Sri-Lanka, Mai 2018
Brav lassen wir unsere Schuhe vor dem Tempel stehen.
Bereits die Fassade ist ein Flash aus Farben und Formen, bunt und üppig, eine Mischung aus Kunst, der ein wenig ins Kitschige abdriftet. Der gesamte Tempel mit seinem in den Himmel ragendem Dach ist ein einziges Werk voller Figuren von Gottheiten und Szenen aus Legenden, die sich um sie ranken. Es ist der Muthumariamman-Tempel in Matale.

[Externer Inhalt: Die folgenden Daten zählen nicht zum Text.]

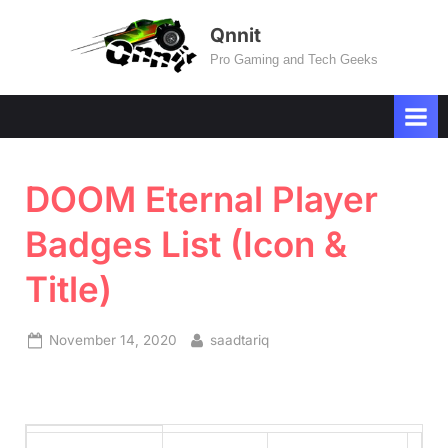
Skip
Qnnit
to
Pro Gaming and Tech Geeks
content
DOOM Eternal Player
Badges List (Icon &
Title)
Posted
By
November 14, 2020
saadtariq
on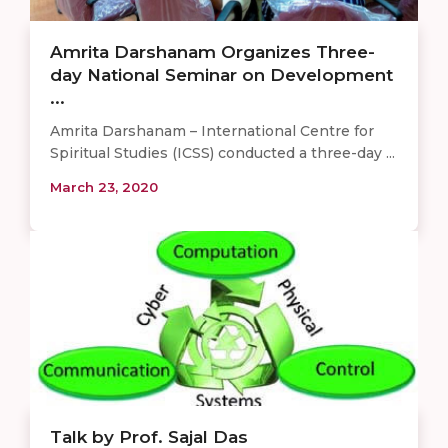
Amrita Darshanam Organizes Three-
day National Seminar on Development
...
Amrita Darshanam – International Centre for
Spiritual Studies (ICSS) conducted a three-day ...
March 23, 2020
Talk by Prof. Sajal Das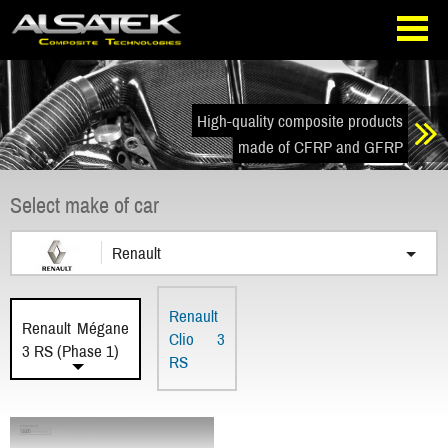
Skip
Go
to
directly
navigation
to
the
content
High-quality composite products
made of CFRP and GFRP
Select make of car
Renault
Renault
Renault Mégane
Clio 3
3 RS (Phase 1)
RS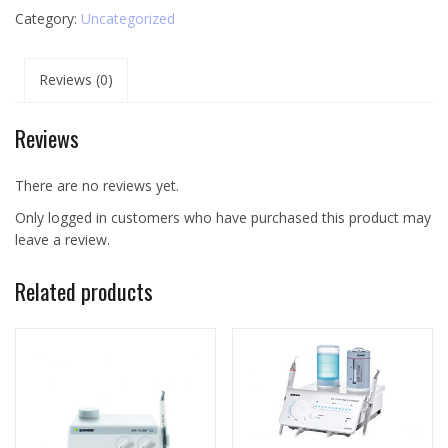
Category:
Uncategorized
Reviews (0)
Reviews
There are no reviews yet.
Only logged in customers who have purchased this product may
leave a review.
Related products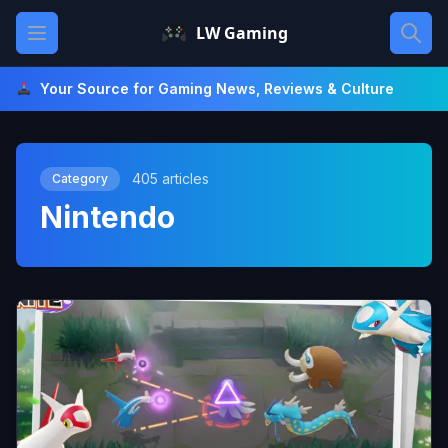
Skip
Open main menu
LW Gaming
to
content
Your Source for Gaming News, Reviews & Culture
405 articles
Category
Nintendo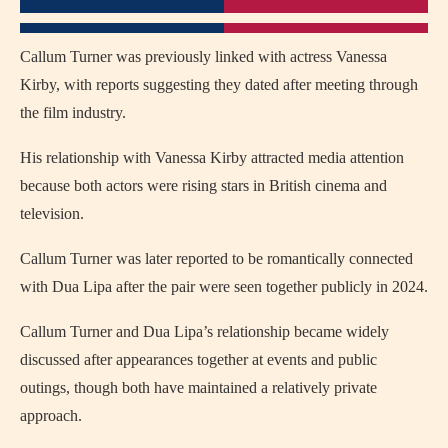
Callum Turner was previously linked with actress
Vanessa
Kirby
, with reports suggesting they dated after meeting through
the film industry.
His relationship with Vanessa Kirby attracted media attention
because both actors were rising stars in British cinema and
television.
Callum Turner was later reported to be romantically connected
with
Dua Lipa
after the pair were seen together publicly in 2024.
Callum Turner and Dua Lipa’s relationship became widely
discussed after appearances together at events and public
outings, though both have maintained a relatively private
approach.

Drinnen verstärkt sich dieser Eindruck noch. Bunt wie eine Märchenwelt erscheint der Tempel, bunt wie „Avatar“ oder wie ein schöner LSD-Trip. Den Besucher umfängt der Geruch von Räucherstäbchen. Göttergestalten schmücken die Wände und die Altarräume, doch trotz der prachtvollen Ausgestaltung erweckt der Tempel durch seine Geräumigkeit und dank der Tatsache, dass nur die Wände und die Decken bunt bemalt sind, jedoch so gut wie nichts auf dem Boden herumsteht, den leichten Eindruck einer Halle. Die Decke ist wie ein regenbogenbunter Traum und viele kleine Schreine stehen entlang der Wände. Ganze Hindu-Familien kommen zu den Schreinen, opfern ihrer ausgewählten Gottheit und flüstern ihr Wünsche ins Ohr. Auch Geldspenden sind gerne gesehen. Stefan und ich wandern währenddessen im Tempel umher und lassen uns von all den bunten Farben, Bildern, Klängen und Gerüchen flashen.
Dann erklingt ganz laut eine Glocke, ein Priester führt vor dem Ganesha-Schrein eine kleine Prozession an. Ein kleiner Junge zieht an der Schnur und läutet die Glocke, die fast so groß ist wie er selbst und sieht dabei unheimlich stolz aus. Die Prozession läuft an uns vorbei und bewegt sich von Schrein zu Schrein. Wir indessen stellen uns in die Ecke, um keinen der Menschen zu stören, und beobachten das Geschehen.
Nach der Zeremonie wird frisch aufgeschnittenes Obst an die Menschen verteilt. Eine Familie läuft langsam an mir vorbei; die jüngere der beiden Schwestern schaut mich immer wieder neugierig an. Ich lächle und sie lächelt, das wiederholt sich jedes Mal, wenn wir uns anschauen. Ich sehe, wie sie aufgeregt etwas zu ihrer Mutter sagt, einer grauhaarigen, älteren Frau. Irgendwann, Stefan und ich wenden uns schon zum Gehen, kommt die ältere der beiden mit einer Obstschale auf uns zu, und wir sind gerührt, gehören wir doch so gar nicht zu der betenden Gemeinde hier drinnen dazu.
Draußen vor dem Tempel suchen wir unsere Schuhe. Die hat sich ein Tempelmitarbeiter unter die Fittiche gekrallt und zur Aufbewahrung auf ein Wägelchen gelegt: nun ist für diese Dienstleistung ein Trinkgeld fällig. Und während die restliche, nicht touristische Gemeinde seelenruhig in ihre umherstehenden Treter schlüpft, kramen wir im Geldbeutel nach kleinen Scheinen.